A large percentage of protein sequences are aperiodic, showing close to average amino acid composition. This subtle mixture of residues dictates the structural properties of proteins and their functional role. However, there is an important group of proteins encompassing regions enriched in one or few amino acids, the so-called low complexity regions (LCRs) [1∗]. Mainly located within intrinsically disordered regions (IDRs), i.e. regions without permanent secondary or tertiary structure [2,3], LCRs are found in half of eukaryotic proteins where they represent around 25% of the coding sequence [4]. Homorepeats (or polyX) are tracts of a single amino acid that represent an eye-catching family of LCRs [5,6]. Once considered as ‘junk’ protein segments without specific function, there is a growing body of evidence that underlines their biological relevance [1∗,7]. Indeed, homorepeats exploit the accumulation of specific physicochemical properties in defined regions of proteins to perform very specialised functions in (among others) stress response, development, transcription, organelle biogenesis and transport [6,8]. Homorepeats provide functional versatility to proteins by mediating protein–protein interactions and driving spatial localisation [7,9]. Moreover, their presence, even in essential proteins, facilitates protein divergence and evolvability to rewire interactions [10,11∗]. It has been also shown that proteins containing homorepeats have denser and more diverse interactomes [7], and these containing multiple polyX are more often involved in disease, including neurological disorders and cancer [12]. Moreover, the combination of distinct PolyX in the same protein is not a random phenomenon and, in developmental proteins, specific combinations are enriched and their co-evolution can be traced [13]. Although protein length is a factor that needs to be taken into account because it necessarily increases the probability to find more polyX, these observations underline the role of homorepeats in signalling and regulatory processes.

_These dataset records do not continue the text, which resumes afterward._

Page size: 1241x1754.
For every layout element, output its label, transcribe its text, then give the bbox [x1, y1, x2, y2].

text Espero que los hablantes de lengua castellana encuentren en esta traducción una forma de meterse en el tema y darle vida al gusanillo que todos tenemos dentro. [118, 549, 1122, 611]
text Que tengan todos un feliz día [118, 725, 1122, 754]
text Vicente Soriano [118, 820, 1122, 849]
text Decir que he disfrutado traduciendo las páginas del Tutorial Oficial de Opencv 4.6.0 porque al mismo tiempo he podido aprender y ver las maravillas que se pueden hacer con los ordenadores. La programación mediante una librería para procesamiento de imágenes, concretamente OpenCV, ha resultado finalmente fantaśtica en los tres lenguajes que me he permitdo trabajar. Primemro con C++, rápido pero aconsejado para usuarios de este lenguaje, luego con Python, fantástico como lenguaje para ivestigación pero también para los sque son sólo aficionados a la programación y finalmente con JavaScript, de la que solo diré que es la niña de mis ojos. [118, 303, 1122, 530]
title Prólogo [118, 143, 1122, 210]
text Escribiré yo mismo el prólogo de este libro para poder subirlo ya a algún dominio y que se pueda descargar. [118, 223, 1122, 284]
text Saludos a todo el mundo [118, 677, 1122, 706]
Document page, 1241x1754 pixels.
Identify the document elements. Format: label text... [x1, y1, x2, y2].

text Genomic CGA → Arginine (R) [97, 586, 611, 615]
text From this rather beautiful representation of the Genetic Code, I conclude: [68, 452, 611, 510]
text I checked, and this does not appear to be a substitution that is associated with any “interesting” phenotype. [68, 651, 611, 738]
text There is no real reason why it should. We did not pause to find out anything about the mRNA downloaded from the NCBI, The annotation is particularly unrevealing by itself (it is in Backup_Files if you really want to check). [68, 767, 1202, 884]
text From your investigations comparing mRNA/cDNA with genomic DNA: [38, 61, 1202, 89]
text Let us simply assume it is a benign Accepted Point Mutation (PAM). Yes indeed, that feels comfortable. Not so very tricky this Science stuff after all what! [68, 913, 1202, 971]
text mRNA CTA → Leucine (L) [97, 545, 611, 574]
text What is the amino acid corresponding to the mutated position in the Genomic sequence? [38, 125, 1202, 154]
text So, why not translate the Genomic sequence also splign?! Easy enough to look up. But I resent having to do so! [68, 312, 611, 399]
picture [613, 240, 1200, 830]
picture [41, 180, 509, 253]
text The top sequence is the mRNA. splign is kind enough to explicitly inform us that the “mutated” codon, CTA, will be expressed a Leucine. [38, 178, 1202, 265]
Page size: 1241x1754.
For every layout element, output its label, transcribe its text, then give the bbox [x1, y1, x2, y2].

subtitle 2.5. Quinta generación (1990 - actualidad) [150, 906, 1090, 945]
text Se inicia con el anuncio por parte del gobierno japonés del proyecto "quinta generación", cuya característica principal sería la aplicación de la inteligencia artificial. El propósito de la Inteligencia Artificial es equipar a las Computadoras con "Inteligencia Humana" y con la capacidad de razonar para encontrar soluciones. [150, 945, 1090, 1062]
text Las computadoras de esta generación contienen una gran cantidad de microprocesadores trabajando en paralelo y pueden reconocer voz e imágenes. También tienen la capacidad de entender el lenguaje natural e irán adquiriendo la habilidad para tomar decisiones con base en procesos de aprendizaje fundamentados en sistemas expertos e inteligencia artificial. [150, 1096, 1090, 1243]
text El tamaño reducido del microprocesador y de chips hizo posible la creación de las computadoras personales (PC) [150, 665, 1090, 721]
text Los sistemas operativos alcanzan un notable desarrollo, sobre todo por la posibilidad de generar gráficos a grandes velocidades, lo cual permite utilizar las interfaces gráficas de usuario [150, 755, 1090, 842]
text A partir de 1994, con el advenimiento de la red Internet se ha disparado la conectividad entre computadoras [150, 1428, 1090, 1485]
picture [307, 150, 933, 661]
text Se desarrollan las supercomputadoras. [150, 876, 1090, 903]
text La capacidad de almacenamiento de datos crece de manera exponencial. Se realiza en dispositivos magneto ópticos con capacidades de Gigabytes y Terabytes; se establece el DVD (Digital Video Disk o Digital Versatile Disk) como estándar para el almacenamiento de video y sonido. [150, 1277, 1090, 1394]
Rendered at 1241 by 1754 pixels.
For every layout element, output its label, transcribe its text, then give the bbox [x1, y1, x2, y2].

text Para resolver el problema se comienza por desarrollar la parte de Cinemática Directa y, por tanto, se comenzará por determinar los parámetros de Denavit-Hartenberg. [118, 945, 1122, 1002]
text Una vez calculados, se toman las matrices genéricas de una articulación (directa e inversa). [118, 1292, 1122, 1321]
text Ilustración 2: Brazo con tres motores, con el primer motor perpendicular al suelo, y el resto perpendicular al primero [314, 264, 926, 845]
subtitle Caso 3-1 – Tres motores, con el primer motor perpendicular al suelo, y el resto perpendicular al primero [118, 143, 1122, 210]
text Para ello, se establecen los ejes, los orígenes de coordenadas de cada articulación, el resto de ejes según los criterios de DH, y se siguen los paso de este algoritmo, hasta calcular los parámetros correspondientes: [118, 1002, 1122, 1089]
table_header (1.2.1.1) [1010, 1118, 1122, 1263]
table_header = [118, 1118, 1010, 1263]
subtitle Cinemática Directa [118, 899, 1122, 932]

The accumulation of a given physicochemical feature can also have detrimental consequences. Indeed, repeats of certain amino acids, such as cysteine, tyrosine or tryptophan, are rarely found in proteomes, suggesting their inherent toxicity. Moreover, the uncontrolled expansion of poly-glutamine (polyQ) and poly-alanine (polyA) in specific proteins cause a series of rare neurodegenerative and developmental diseases, including Huntington's disease, several ataxias, synpolydactyly syndrome and congenital central hypoventilation syndrome [14, 15, 16]. These pathologies are triggered by the incorporation of additional residues in a previously existing homorepeat, demonstrating the subtle balance between function and toxicity [17]. More recently, polyG aggregates originating from expanded (CGG)n repeats located in 5′-untranslated regions of certain genes have been identified in patients of (among others) neural intranuclear inclusion disease and fragile X tremor/ataxia syndrome [18].
Despite the growing attention to homorepeats, the structural bases of their function and malfunction remain poorly understood, precluding rational intervention for biomedical purposes. Moreover, a precise control of the structural determinants of these sequences would pave the way to design of IDRs with targeted functions in biotechnology [19]. LCRs in general and homorepeats in particular pose fundamental problems for the application of traditional high-resolution structural biology methods. On the one hand, their inherent flexibility precludes the general use of X-ray crystallography and cryo-electron microscopy. On the other hand, the similarity of the chemical environments in repetitive sequences hampers the application of standard Nuclear Magnetic Resonance (NMR) frequency assignment strategies. These limitations have fostered the application of low-resolution methods and computational approaches in order to establish connections between the structure of homorepeats and their biological function [20,21]. Complementary to these methods, computational and genomic approaches have been applied to assess the distribution of homorepeats in proteomes and to evaluate their interactome and evolutionary dynamics [22, 23, 24∗∗].
In this review, we summarise present structural knowledge for the most abundant homorepeats and describe recent developments to study the structure/function relationships of this elusive family of LCRs. Due to the restrictions in the number of citations allowed, we cannot provide an extensive revision of the field, and only the most recent studies will be described along this review.